READING TEXT>
● ● ●

Sound familiar? It's pretty much the same guy we saw in Power Play, a 2021 book on Musk's Tesla by Wall Street Journal tech reporter Tim Higgins, which still counts as the most unvarnished portrayal to hit bookshelves. "While Musk's vision, enthusiasm and determination carry Tesla," Higgins wrote, "his ego, paranoia and pettiness threaten to undo it all."
As does his insistence on a stainless-steel truck that looks, in the words of one car designer, like a "low-polygon joke."
(Don't) Keep on Truckin'
The Cybertruck wouldn't be such a problem for Tesla if it was just the CEO's vanity project. But the R&D costs are likely to be extraordinary, experts say — enough to require 300,000 sales a year just to break even. That "inherently high-cost product" presents a "tough challenge," analyst Ed Kim of market research firm AutoPacific told Wired last year. "Vehicles that sell in volume tend to be much more palatable to mainstream tastes." The mere 3,800 Cybertruck sales so far, or less than 1,000 a month, would seem to bear that out.
But it's not as if Musk is the kind of guy who can backtrack when he has a bad idea. By all accounts, Tesla's gigafactories have been doubling down on Cybertruck production, all to meet the demand that the CEO insists is there. Musk has been firing off screed-filled emails about getting his Blade Runner-inspired vehicle machined with incredible accuracy down to the micron level, because soda cans and Lego bricks are made that way. (Of course, they're made out of aluminum and plastic, respectively, not the notoriously difficult stainless steel.)
So it is no exaggeration to say that Cybertruck sales are the battleground on which Tesla's entire future is being fought. And to quote the frustrated Musk seen in Power Play, "sales suck donkey dick." More than a million people paid a $100 deposit to get in line for a Cybertruck, but they're not converting into buyers yet. There are viral TikToks of Cybertrucks getting stuck in snow, of its windshield getting smashed by hail, of its software simply shutting down. Experts' concerns about the design and its safety in crash tests have gone unanswered.
Good news, though: the report from one owner that taking it through a car wash turns the car into a software-less brick has not been replicated. Meanwhile, yes, there are spots that look like rust (actually iron deposits in debris picked up when you drive), but Tesla is at pains to point out that you can just get rid of them with isopropyl alcohol. So, just carry a few bottles of that while you drive around, buff it up every time you stop, and you're good to go in your blindingly shiny steel ride.
Are there enough Blade Runner-loving Musk fans in the world to help Tesla turn a profit on the Cybertruck yet? Perhaps. Then again, if the idea of an electric-powered massive hunk of metal with questionable environmental value was appealing, the Hummer EV wouldn't have been one of the worse-selling cars of last year.
More importantly, are there enough Tesla shareholders not blinded by Musk's one-man show? Can they, or anyone else, shock the EV maker's board out of its complacency? If not, then Tesla may have made itself many thousands of large, angular, steel headstones for its corporate grave.
This column reflects the opinion of the author.

● ● ●

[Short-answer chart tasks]
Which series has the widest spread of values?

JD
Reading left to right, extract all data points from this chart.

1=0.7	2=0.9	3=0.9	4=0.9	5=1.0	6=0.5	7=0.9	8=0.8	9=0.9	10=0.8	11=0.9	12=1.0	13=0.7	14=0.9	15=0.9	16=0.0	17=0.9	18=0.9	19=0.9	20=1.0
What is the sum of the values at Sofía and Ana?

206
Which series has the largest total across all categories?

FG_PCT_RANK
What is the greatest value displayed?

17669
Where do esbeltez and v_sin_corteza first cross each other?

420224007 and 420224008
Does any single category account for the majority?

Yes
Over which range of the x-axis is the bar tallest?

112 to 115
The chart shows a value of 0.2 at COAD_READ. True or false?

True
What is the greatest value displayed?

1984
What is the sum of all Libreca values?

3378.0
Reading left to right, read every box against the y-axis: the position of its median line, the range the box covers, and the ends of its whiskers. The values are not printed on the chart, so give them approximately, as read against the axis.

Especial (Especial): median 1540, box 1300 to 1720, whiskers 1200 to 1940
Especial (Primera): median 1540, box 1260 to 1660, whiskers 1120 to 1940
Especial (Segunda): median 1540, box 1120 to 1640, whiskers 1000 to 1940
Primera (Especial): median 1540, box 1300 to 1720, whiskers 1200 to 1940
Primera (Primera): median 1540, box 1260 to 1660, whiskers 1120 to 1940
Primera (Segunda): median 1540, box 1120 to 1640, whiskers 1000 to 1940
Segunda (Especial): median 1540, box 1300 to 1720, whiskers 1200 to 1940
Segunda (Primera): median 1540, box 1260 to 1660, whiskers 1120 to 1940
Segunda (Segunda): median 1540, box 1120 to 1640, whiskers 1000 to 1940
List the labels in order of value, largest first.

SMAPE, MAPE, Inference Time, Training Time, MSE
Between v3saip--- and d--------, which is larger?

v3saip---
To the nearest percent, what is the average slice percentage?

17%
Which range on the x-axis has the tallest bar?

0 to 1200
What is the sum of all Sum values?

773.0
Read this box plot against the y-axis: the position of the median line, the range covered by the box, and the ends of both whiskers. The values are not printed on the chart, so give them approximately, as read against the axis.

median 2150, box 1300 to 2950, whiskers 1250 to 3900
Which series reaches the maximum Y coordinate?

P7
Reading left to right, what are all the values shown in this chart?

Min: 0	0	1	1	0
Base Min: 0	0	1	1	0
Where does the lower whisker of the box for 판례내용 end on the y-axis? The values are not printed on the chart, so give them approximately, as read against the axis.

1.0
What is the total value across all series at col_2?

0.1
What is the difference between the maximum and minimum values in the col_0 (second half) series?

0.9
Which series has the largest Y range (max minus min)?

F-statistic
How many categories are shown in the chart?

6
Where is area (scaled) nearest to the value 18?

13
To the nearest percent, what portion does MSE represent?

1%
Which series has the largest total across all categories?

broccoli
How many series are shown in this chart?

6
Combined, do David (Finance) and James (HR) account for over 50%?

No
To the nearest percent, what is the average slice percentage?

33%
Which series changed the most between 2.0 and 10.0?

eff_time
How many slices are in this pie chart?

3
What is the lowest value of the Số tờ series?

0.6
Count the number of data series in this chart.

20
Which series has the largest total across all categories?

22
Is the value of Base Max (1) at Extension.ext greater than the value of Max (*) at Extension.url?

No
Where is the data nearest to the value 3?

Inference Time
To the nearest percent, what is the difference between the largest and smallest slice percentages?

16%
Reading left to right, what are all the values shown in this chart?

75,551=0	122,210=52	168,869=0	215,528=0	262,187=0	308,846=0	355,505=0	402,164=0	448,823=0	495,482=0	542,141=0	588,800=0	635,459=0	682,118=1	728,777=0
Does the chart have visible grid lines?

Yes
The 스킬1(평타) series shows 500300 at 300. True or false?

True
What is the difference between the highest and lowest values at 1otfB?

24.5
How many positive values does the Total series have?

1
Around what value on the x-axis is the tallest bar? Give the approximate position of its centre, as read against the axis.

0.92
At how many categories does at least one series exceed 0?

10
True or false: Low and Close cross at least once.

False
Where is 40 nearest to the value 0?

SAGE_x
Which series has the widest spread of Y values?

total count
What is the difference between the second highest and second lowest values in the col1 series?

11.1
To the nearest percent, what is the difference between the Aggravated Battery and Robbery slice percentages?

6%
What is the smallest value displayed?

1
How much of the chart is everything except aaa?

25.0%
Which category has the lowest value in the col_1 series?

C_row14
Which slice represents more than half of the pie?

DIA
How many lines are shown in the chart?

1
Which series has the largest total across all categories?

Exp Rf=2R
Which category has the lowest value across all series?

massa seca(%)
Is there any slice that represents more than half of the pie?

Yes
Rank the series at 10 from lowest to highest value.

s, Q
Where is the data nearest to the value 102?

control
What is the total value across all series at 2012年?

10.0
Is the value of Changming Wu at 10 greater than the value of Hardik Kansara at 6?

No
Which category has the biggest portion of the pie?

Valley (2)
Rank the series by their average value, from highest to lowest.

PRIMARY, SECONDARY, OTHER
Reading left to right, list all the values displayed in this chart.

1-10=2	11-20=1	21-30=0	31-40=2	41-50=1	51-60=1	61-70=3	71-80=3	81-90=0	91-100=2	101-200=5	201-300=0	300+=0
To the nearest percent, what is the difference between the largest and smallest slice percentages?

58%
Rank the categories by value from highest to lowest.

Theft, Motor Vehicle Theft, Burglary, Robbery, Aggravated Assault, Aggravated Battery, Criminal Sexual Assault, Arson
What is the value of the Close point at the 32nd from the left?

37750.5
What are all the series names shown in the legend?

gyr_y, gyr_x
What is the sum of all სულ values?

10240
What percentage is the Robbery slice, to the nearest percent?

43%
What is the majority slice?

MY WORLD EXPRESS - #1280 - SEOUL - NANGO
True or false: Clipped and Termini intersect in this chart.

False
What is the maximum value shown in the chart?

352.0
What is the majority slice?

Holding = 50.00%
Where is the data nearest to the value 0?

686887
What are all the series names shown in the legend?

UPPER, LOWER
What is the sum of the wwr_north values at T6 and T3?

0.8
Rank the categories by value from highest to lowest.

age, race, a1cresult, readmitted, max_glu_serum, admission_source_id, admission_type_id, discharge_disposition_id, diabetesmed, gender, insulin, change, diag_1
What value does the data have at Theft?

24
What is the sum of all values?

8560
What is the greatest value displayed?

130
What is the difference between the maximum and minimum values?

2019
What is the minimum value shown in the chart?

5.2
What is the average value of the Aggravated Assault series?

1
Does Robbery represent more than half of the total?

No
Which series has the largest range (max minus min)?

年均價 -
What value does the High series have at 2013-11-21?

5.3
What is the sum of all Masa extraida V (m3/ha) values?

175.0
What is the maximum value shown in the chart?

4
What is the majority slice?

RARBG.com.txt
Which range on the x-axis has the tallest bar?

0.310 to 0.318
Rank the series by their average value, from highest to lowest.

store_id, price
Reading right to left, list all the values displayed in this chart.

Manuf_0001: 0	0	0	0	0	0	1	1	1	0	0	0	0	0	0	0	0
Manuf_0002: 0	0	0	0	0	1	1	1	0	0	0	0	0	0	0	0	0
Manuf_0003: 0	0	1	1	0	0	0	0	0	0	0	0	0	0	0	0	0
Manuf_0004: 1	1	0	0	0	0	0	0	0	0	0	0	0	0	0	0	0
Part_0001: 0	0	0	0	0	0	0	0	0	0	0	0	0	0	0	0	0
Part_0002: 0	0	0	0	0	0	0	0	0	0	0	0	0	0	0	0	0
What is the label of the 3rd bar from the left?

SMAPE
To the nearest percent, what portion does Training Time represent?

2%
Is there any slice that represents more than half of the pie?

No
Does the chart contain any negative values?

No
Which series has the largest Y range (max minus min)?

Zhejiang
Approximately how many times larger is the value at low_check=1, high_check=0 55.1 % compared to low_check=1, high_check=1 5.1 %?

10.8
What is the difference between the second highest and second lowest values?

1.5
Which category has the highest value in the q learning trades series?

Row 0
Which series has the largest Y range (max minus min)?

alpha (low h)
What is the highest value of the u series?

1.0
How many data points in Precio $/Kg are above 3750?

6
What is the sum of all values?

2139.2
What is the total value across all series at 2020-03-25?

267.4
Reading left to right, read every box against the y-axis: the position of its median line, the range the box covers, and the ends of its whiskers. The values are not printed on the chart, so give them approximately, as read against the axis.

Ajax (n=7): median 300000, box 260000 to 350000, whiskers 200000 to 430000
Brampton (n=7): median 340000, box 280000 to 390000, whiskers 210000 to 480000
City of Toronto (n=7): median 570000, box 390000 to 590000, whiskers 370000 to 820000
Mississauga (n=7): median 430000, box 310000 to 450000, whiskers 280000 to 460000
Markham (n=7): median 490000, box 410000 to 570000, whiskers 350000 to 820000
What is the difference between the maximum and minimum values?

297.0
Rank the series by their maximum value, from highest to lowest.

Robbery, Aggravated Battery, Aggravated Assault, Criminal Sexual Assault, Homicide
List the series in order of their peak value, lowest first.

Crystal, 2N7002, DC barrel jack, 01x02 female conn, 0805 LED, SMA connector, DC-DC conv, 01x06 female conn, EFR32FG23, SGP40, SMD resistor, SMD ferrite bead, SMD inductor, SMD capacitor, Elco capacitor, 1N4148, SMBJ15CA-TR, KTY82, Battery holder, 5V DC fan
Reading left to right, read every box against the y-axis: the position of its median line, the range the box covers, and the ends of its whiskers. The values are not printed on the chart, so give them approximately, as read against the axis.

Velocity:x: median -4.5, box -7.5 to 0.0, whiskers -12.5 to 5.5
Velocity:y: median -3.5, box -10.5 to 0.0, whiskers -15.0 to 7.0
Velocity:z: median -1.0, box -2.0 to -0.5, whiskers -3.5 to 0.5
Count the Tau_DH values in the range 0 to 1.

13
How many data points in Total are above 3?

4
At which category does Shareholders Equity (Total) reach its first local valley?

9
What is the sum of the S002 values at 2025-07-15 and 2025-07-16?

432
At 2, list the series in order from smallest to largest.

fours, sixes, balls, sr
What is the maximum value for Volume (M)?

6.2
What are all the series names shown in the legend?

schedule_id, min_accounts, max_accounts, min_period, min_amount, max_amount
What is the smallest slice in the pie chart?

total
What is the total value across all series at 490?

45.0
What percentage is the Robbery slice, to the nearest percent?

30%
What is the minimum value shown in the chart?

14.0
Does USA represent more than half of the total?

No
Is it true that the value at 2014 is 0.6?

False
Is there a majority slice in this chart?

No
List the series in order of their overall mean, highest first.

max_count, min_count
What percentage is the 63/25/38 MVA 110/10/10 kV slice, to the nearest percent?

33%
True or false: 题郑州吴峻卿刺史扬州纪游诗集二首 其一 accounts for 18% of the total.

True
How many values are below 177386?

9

● ● ●

TASK INSTRUCTIONS>
A - According to the Cybertruck column, how many people paid a $100 deposit to get in line for a Cybertruck?
B - Do these statements agree with the Cybertruck column? Answer yes or no for each, quoting the deciding words. (i) Power Play was published in 2021. (ii) Other owners have replicated the report that a car wash turns the Cybertruck into a software-less brick. (iii) Cybertruck sales so far come to about 3,800.
C - Please reproduce the part of the Cybertruck column that opens with the words "More importantly, are" and closes with "its corporate grave.".

SOLUTIONS BY TASK>
A - More than a million people.

B -
(i) Yes: "a 2021 book on Musk's Tesla"
(ii) No: "has not been replicated"
(iii) Yes: "The mere 3,800 Cybertruck sales so far"

C -
More importantly, are there enough Tesla shareholders not blinded by Musk's one-man show? Can they, or anyone else, shock the EV maker's board out of its complacency? If not, then Tesla may have made itself many thousands of large, angular, steel headstones for its corporate grave.